Oh, and lots of sex. Ridiculous sex. Because of course you can't have El Cid be bad in bed. What would become of Antonio Banderas if the Latin Lover reputation was all made up, mmm? And because Al-Andalus (sorry, Al-Rassan) was such a utopian paradise before the Sea Witch Ursula von der Leyen ruined Europe, our boy Ammar ibn Khairan also has to have his own share of ridiculous sex scenes too. We can't have a Moor (sorry, an Asherite) be less in bed than a Christian (sorry, a Jaddite), that would be racist! And because we all want peace in Gaza and preferably Bibi to hang, our boy Ammar's love interest has to be a very smart (she's a doctor) and very horny Jewish (sorry, a Kindath) lady. But why wouldn't Ammar fall for a fellow Asherite or even a Jaddite? Don't ask me, I want peace in Gaza.
Unfortunately for us, the Ammar vs Rodrigo duel to settle the quesion of who of the three tribes is right doesn't go as expected, and we have continued fighting ever since over basically the same stuff.
Maybe it's a good idea that I don't plan to reread this, I'm starting to think . . .
Maybe it's not a good idea to review books you read decades ago from memory, I'm also starting to think . . .
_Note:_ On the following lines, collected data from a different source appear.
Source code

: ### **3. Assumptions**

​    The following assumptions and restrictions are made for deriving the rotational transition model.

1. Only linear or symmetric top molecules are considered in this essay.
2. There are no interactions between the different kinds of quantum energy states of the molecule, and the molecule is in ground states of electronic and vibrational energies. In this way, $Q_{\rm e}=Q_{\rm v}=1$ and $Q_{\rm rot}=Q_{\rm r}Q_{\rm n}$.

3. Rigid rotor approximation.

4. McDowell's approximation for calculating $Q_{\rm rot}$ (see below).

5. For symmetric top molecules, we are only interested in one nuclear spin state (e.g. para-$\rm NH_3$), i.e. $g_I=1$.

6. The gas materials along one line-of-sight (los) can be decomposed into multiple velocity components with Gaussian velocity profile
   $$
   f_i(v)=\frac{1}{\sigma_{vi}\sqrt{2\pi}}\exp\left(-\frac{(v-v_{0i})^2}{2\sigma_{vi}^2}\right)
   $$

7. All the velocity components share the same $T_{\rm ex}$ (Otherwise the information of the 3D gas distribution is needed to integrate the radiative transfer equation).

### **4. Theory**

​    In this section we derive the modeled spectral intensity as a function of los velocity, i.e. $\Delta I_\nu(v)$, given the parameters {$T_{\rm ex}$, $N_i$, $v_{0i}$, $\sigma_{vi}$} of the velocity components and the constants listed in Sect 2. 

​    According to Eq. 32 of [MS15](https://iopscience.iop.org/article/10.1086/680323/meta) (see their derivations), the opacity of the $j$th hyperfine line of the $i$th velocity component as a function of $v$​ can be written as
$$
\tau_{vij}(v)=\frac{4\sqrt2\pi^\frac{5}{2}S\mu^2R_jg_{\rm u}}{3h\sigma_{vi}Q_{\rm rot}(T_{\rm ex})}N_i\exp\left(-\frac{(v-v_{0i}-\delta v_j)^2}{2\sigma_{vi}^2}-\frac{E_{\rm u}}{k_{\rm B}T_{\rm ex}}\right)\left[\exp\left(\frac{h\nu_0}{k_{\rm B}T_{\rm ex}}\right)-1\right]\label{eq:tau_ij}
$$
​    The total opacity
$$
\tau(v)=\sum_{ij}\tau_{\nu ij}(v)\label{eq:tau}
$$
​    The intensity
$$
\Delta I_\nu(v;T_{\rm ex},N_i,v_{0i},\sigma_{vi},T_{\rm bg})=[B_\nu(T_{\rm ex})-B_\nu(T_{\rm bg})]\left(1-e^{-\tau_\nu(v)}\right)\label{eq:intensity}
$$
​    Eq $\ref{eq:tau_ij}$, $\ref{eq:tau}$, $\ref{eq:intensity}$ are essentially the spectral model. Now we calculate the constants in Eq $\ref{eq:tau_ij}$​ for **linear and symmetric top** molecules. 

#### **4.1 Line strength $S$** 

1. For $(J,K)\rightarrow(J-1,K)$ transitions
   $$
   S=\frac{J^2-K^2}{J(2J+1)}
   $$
Anyway, where was I? The book's plot, yes. I did like the book for mostly three reasons:
- One, Kay's writing and storytelling style is engaging and fluid. Very easy to read. He may suck at certain aspects (hide his computer when he's trying to come up with sex scenes, please) and his characters tend to be one-note and too perfect in this book, but he sure knows how to tell a story.
- Two, the real history was easy to guess. Too easy, I'd say, so long as you are familiar with the inspiration history. You know a bit about the city-caliphates of Al-Andalus and their 800 years long dispute with the Christian kingdoms of Spain? You're all set! You've also read "Ivanhoe" and "The Poem of El Cid"? Wonderful, you're going to have a fantastic fangirling session spotting all the inspirations and homages.
- Three, Ammar ibn Khairan. He's a Mary Sue, but goodness is he an interesting Mary Sue. Read: hot chap. Doesn't hurt that he's easy to envision as Oded Fehr circa "The Mummy."
Does that mean I'd recommend this book nowadays? Well, it depends. On what? Lemme think...
- Were you on the camp that wanted Rebecca of York to elope with Sir Brian off into the sunset and live (semi-)happily ever after in Spain as Lady de Bois-Gilbert? You may like this for Jehane bet Ishak, who is Kay's version of Rebecca.
- Do you mind a Muslim-Christian-Jew threesome, er, love triangle plot? If you do, this book isn't for you.
- Do you like barely-disguised real history masquerading as Fantasy with no magic, no elves, no dwarves, no spiders? Yeah, if you can only digest Low Fantasy, this is for you. For me, although this book wasn't as influential and life-defining as Tolkien's, I do owe Guy Gavriel Kay a debt of gratitude for shaping my literary tastes into what they became: to date, I'm pretty much a Low Fantasy, no-magic, very folkloric, very historical type of Fantasy reader. My tolerance for mainstream and High Fantasy is rather shaky.
- Do you like political and court intrigue mixed with adventure in a world that feels real and lived-in? Welcome to this book, you'll have all that. But don't expect too much of the characters, Kay has made them more complex as he gained experience as a writer with more books published, but the characters here aren't layered or complex; they're very much stereotypes of the three Al-Andalus peoples.
Yeah, I do think I'll keep this book for the nostalgia, the milestone, the good memories, regardless of whether I reread it one day or not.